- Original title: دیور بھابھی
- Directed by: Hassan Tariq
- Written by: Ali Sufiyan Afaqi (dialogues)
- Screenplay by: Haasan Tariq
- Story by: Arsh Lakhnavi
- Produced by: Sabiha Khanum (credited as Sabiha Raza)
- Starring: Waheed Murad; Sabiha Khanum; Rani;
- Music by: Inayat Hussain
- Production company: Santosh Productions
- Release date: 5 May 1967;
- Country: Pakistan
- Language: Urdu

= Devar Bhabi =

Pakistani film

Devar Bhabi is a 1967 Pakistani film directed by Hassan Tariq. It is produced by Sabiha Khanum under the banner Santosh Productions. The film features Waheed Murad and Khanum in titular roles, with Rani in a pivotal role, and Santosh Kumar in a guest appearance. The music composer of the film's soundtrack was Inayat Hussain.

== Plot ==
Despite the poverty, Jamila and Raza, brother and sister-in-law of Khalid, fix his marriage with his classmate Naheed, on his wish. On fixing their marriage, a neighbour of Raza who likes Naheed gossips in front of him about Khalid and Jamila, to which he kills him in a fenzy. Raza was sentenced to death, and Khalid and Jamila are left only in the house with Najam, Jamila, and Raza's daughter. Tired of tainting and chatter about their relationship, Jamila gets Khalid married to Naheed. After marriage, Naheed too doubts their relationship. One day, she insults Jamila, to which she leaves the house with her daughter.

== Cast ==
- Waheed Murad as Khalid
- Sabiha Khanum as Jamila
- Rani as Naheed
- Lehri
- Baby Najmi as Najma
- Asad Jafri
- Santosh Kumar as Raza Ali

== Music and soundtrack ==

The music of Devar Bhabi was composed by Inayat Hussain and Fayyaz Hashmi was the lyricist.
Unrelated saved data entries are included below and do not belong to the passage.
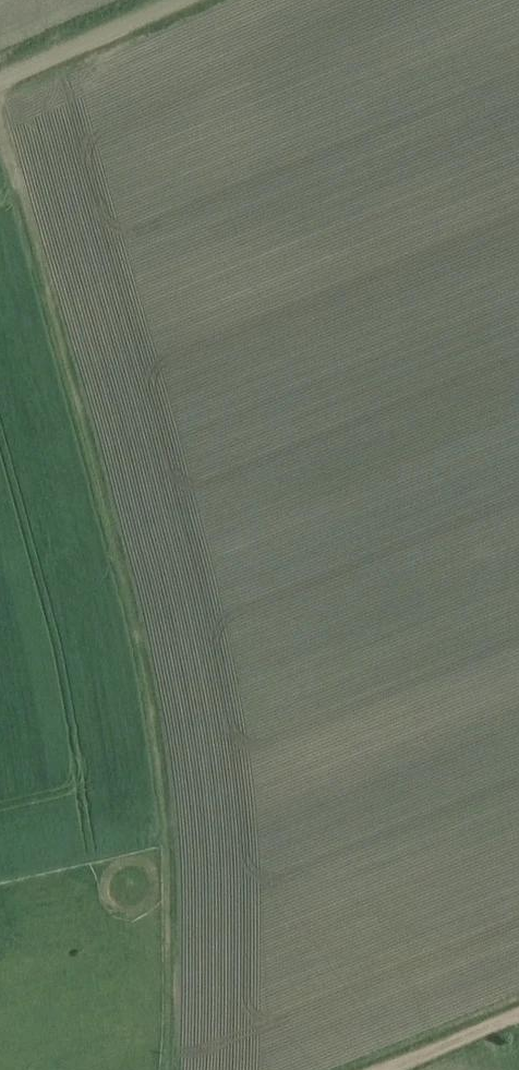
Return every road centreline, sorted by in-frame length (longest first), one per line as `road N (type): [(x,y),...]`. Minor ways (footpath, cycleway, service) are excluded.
road 1 (track): [(0,136),(70,362),(152,705),(167,849),(168,1069)]
road 2 (unclassified): [(0,78),(180,0)]
road 3 (track): [(382,1069),(518,1014)]

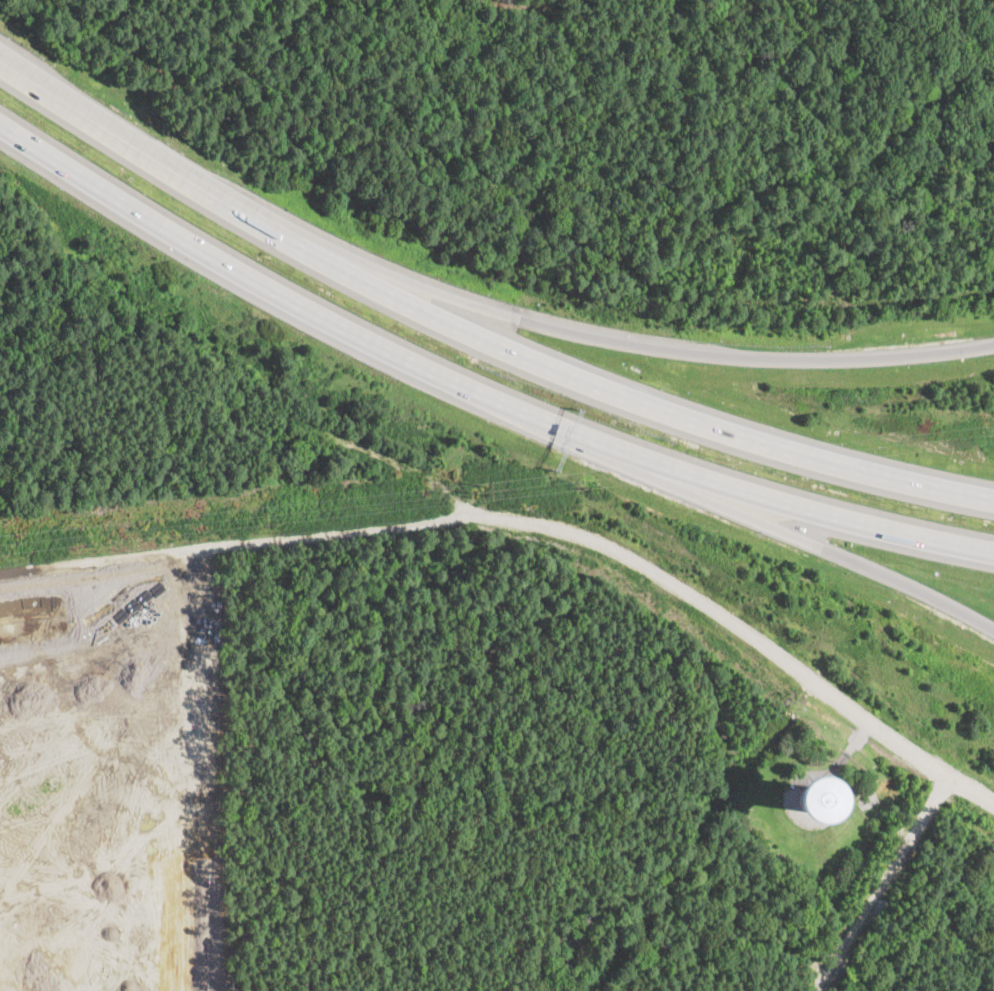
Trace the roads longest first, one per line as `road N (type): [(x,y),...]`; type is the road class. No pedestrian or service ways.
road 1 (motorway): [(993,498),(662,410),(407,303),(164,171),(0,68)]
road 2 (motorway): [(0,128),(269,294),(612,453),(993,552)]
road 3 (residential): [(0,574),(484,515),(564,528),(677,585),(993,806)]
road 4 (motorway): [(993,344),(831,359),(647,346),(494,312),(295,246)]
road 5 (residential): [(0,663),(198,661),(189,990)]
road 6 (motorway): [(612,453),(993,627)]
road 7 (residential): [(88,990),(92,660)]

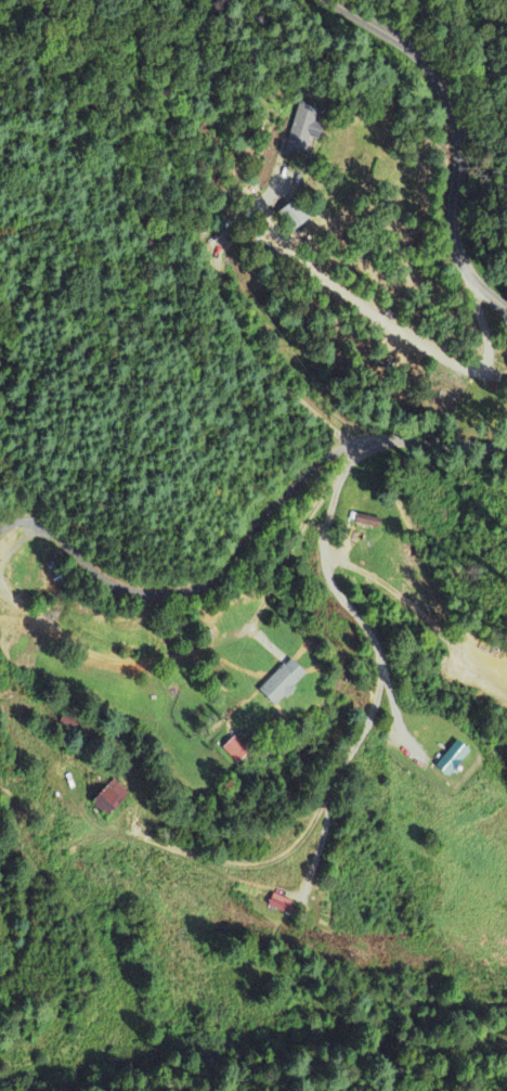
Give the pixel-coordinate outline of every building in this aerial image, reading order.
[(317,140),(320,127),(314,125),(318,110),(298,105),(285,151),(304,156),(309,138),(317,140)] [(274,216),(293,233),(307,218),(288,201),(274,216)] [(257,692),(274,708),(305,675),(287,659),(257,692)] [(221,748),(234,764),(248,753),(234,737),(221,748)] [(438,753),(430,762),(447,777),(469,753),(456,741),(442,756),(438,753)] [(128,795),(114,779),(89,802),(103,818),(128,795)] [(293,905),(272,894),(266,906),(287,917),(293,905)]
- Yeh Mera Ghar Meri Jaant by Noor Jehan
- Is Bazm-e-Jahan Mein Kya Cheez Mohabbat Hoti Hai by Munir Hussain, Shoukat Ali and chorus
- Three Cheers for Bhabhi, Hip Hip Hurray by Ahmed Rushdi
- Yeh Kaghaz-e-Phool Jese Chehray by Mehdi Hassan
- Tum Wohi Ho, Lo Tumhen Aaj Bta Deta Hun by Ahmed Rushdi

== Release and reception ==

Devar Bhabi was released on 5 May 1967, in the cinemas of Karachi and Lahore.
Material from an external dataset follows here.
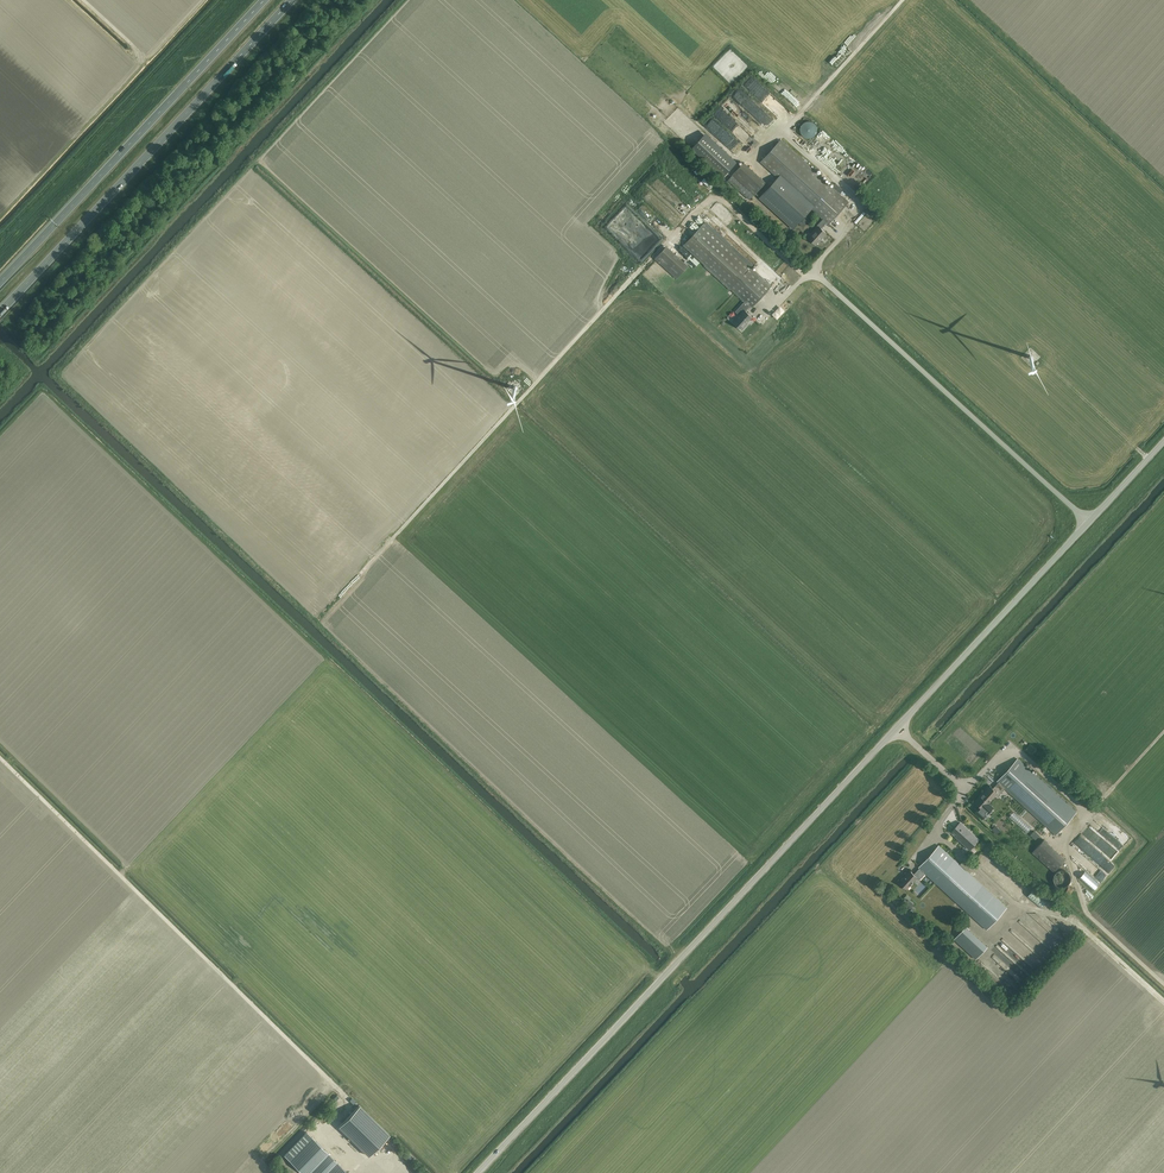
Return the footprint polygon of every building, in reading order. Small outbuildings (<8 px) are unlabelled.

It attained the Golden jubilee status with a theatrical run of 50 weeks.

==Awards==
Devar Bhabi won a Nigar Award in the following category:

| Year | Award | Category | Awardee | Ref. |
|---|---|---|---|---|
| 1967 | Nigar Awards | Special Award | Sabiha Khanum |  |

==Impact==
The film's success proved to be a major breakthrough for Rani and established the career in Lollywood.

The film was remade as a television film in 2013 by the same title, produced by Tarang Houseful. It starred Saima and Sami Khan.